Overview
Deep-Live-Cam is an open-source project that enables real-time face swapping and one-click video deepfake generation using a single source image. It targets both creatives (content creators, entertainers) and technical users by offering pre-built binaries for a fast start as well as manual installation instructions for custom setups.
Features
- Real-time webcam/live mode: apply a source face to a live camera feed and use tools like OBS to stream the swapped output.
- One-click video deepfakes: select a source face and target video to generate a swapped output automatically.
- Mouth Mask: option to preserve the original mouth region for more accurate lip-sync and natural motion.
- Many-faces / Face mapping: support multiple source faces or mapping different faces to multiple subjects in a scene.
- Pre-built quickstart packages: convenience builds for Windows and macOS (Apple Silicon) to avoid complex manual setup.
- Multiple execution backends: supports CUDA (NVIDIA), CoreML (Apple Silicon), DirectML (Windows), and OpenVINO (Intel) to leverage hardware acceleration.
- Built-in content checks and ethical notices: project includes mechanisms and disclaimers to discourage processing of explicit/sensitive media and encourages consent for real-person uses.
How it works (high level)
Deep-Live-Cam leverages existing face-detection/face-alignment and face-restoration models. Typical components mentioned in the project include GFPGAN for face enhancement and an onnx-based face swapper (inswapper). The pipeline extracts facial features from a single source image, maps them onto detected faces in target frames, optionally preserves mouth regions, and post-processes the result for visual quality.
Installation & Usage (summary)
- Quickstart: download pre-built binaries for Windows or macOS Apple Silicon for fastest setup.
- Manual install: clone the repo, place required model files (e.g., GFPGANv1.4.pth, inswapper_128_fp16.onnx) into a models folder, create a Python venv, and install requirements.
- Run examples:
python run.pyfor GUI mode; CLI flags enable headless processing (--source,--target, etc.). - GPU/accelerator notes: installing appropriate runtimes and onnxruntime variants is required for each execution provider (CUDA/cuDNN for NVIDIA, onnxruntime-silicon/coreml for Apple, onnxruntime-directml for Windows DirectML, onnxruntime-openvino for Intel OpenVINO).

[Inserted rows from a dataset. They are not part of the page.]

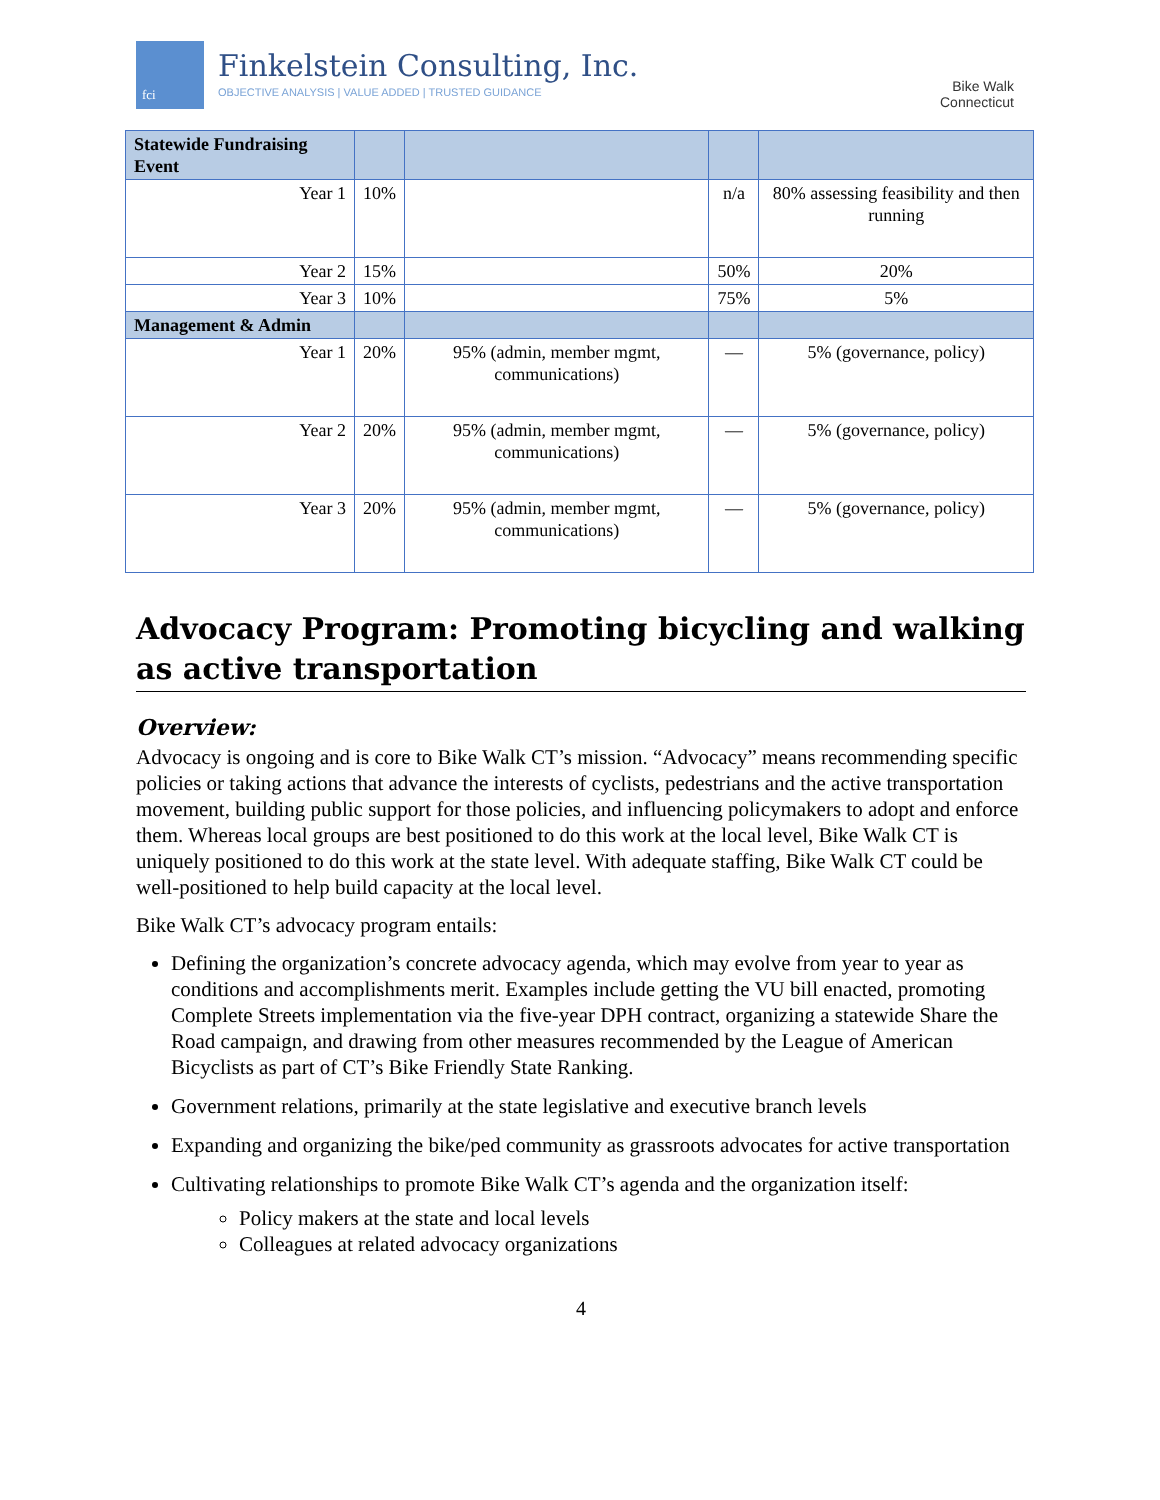fci Finkelstein Consulting, Inc.
OBJECTIVE ANALYSIS | VALUE ADDED | TRUSTED GUIDANCE
Bike Walk
Connecticut
| Statewide Fundraising Event | | | | |
| Year 1 | 10% | | n/a | 80% assessing feasibility and then running |
| Year 2 | 15% | | 50% | 20% |
| Year 3 | 10% | | 75% | 5% |
| Management & Admin | | | | |
| Year 1 | 20% | 95% (admin, member mgmt, communications) | — | 5% (governance, policy) |
| Year 2 | 20% | 95% (admin, member mgmt, communications) | — | 5% (governance, policy) |
| Year 3 | 20% | 95% (admin, member mgmt, communications) | — | 5% (governance, policy) |
Advocacy Program: Promoting bicycling and walking as active transportation
Overview:
Advocacy is ongoing and is core to Bike Walk CT’s mission. “Advocacy” means recommending specific policies or taking actions that advance the interests of cyclists, pedestrians and the active transportation movement, building public support for those policies, and influencing policymakers to adopt and enforce them. Whereas local groups are best positioned to do this work at the local level, Bike Walk CT is uniquely positioned to do this work at the state level. With adequate staffing, Bike Walk CT could be well-positioned to help build capacity at the local level.
Bike Walk CT’s advocacy program entails:
Defining the organization’s concrete advocacy agenda, which may evolve from year to year as conditions and accomplishments merit. Examples include getting the VU bill enacted, promoting Complete Streets implementation via the five-year DPH contract, organizing a statewide Share the Road campaign, and drawing from other measures recommended by the League of American Bicyclists as part of CT’s Bike Friendly State Ranking.
Government relations, primarily at the state legislative and executive branch levels
Expanding and organizing the bike/ped community as grassroots advocates for active transportation
Cultivating relationships to promote Bike Walk CT’s agenda and the organization itself:
Policy makers at the state and local levels
Colleagues at related advocacy organizations
4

Ethical and legal considerations
Deep-Live-Cam is powerful and can be misused. The repository includes explicit disclaimers asking users to obtain consent from real people and to label deepfaked outputs when shared. The maintainers state built-in checks to avoid processing nudity, graphic or sensitive content and reserve the right to add watermarks or to disable the project if legally required. Users are reminded they are responsible for complying with local laws and platform policies.
Reception & coverage
The project received broad attention and was widely reported in tech press and social media for its ease of use and viral potential. Coverage highlighted both creative use cases and concerns about impersonation, fraud, and deepfake misuse.
Credits & contributors
The repository lists the GitHub owner/maintainer and many contributors; it builds on prior open-source work (for example, the roop project and insightface components) and references several community contributors and upstream projects.
Suitable use-cases
- Creative content and character animation for streaming or video production.
- Research/demonstration of real-time face-swapping technology (with ethics/consent).
- Rapid prototyping for AIGC workflows that need live face-replacement demos.
Limitations
- Quality depends on source image, target video lighting/pose, and available hardware acceleration.
- Potential legal/ethical restrictions depending on how outputs are distributed or used.